Dopo la grande avventura che la vede protagonista, Giuditta torna nella sua città, dove vive una bella vecchiaia fino a centocinque anni.

L’eroismo non è soltanto quello dei grandi eventi che cadono sotto i riflettori: ma spesso l’eroismo si trova nella tenacia dell’amore riversato in una famiglia difficile e a favore di una comunità minacciata.

Non è raro oggi avere tanti anni ancora da vivere dopo la stagione del pensionamento. Come far fruttare questo tempo? Come crescere in autorità, santità, saggezza?

Accade che la fine del lavoro rappresenti una fonte di preoccupazione.

Certo, c’è l’impegno, gioioso e faticoso, di accudire i nipoti; ma oggi di figli ne nascono sempre meno, e i genitori sono spesso più distanti, più soggetti a spostamenti... A volte sono anche più restii nell’affidare ai nonni spazi di educazione.

Qualcuno mi diceva, con ironia: “Oggi, i nonni, sono diventati più importanti, perché hanno la pensione”.

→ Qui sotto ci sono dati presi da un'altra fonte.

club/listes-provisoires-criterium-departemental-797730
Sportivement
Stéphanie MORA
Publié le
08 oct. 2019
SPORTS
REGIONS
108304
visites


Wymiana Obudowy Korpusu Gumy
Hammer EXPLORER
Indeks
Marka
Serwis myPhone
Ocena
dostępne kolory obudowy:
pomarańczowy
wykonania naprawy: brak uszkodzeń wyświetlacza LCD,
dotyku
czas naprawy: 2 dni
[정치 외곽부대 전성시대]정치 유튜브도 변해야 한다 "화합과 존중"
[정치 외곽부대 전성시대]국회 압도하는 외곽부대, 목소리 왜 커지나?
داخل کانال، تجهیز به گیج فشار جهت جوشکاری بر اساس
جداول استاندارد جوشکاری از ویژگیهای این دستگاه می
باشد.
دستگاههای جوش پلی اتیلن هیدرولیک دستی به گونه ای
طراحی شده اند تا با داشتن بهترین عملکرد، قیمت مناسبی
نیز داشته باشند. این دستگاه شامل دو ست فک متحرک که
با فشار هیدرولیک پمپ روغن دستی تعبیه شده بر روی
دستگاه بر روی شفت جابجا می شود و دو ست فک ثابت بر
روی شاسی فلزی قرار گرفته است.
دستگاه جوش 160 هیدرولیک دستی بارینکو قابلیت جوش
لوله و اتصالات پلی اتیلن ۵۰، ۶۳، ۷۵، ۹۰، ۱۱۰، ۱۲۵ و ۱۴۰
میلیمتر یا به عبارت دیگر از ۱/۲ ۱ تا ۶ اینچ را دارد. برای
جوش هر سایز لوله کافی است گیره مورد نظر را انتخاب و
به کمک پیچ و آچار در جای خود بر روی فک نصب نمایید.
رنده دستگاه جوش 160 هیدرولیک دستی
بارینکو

Ci sono nuove esigenze, che chiedono di rimodellare l’alleanza fra le generazioni.

La compresenza delle stesse si allunga.

Per i nonni, una parte importante della vocazione è sostenere i figli nell’educazione dei bambini.

I piccoli imparano la forza della tenerezza e il rispetto per la fragilità: lezioni insostituibili, che con i nonni sono più facili da impartire e da ricevere.

I nonni, da parte loro, imparano che la tenerezza e la fragilità non sono solo segni del declino: per i giovani, sono passaggi che rendono umano il futuro.

Quando si pensa all’eredità, alle volte pensiamo ai beni, e non al bene che si è fatto nella vecchiaia e che è stato seminato, quel bene che è la migliore eredità che noi possiamo lasciare.

Da vecchi, si perde un po’ di vista, ma lo sguardo interiore si fa più penetrante: si vede con il cuore. Si diventa capaci di vedere cose che prima sfuggivano.

Il Signore non affida i suoi talenti solo ai giovani e ai forti: ne ha per tutti, su misura di ciascuno, anche per i vecchi.

La vita delle nostre comunità deve saper godere dei carismi di tanti anziani, che per l’anagrafe sono già in pensione, ma che sono una ricchezza da valorizzare.

Questo richiede, da parte degli anziani stessi, una disponibilità generosa. Le precedenti abilità della vita attiva perdono la loro parte di costrizione e diventano risorse di donazione: insegnare, consigliare, costruire, curare, ascoltare.

Preferibilmente a favore dei più svantaggiati, che non possono permettersi alcun apprendimento o sono abbandonati alla solitudine.

Giuditta non è una pensionata che vive malinconicamente il suo vuoto: è un’anziana appassionata che riempie di doni il tempo che Dio le dona.

E così io vorrei che fossero le nostre nonne. Tutte coraggiose, sagge e che ci lascino non soldi, ma l’eredità della saggezza, seminata nei nipoti.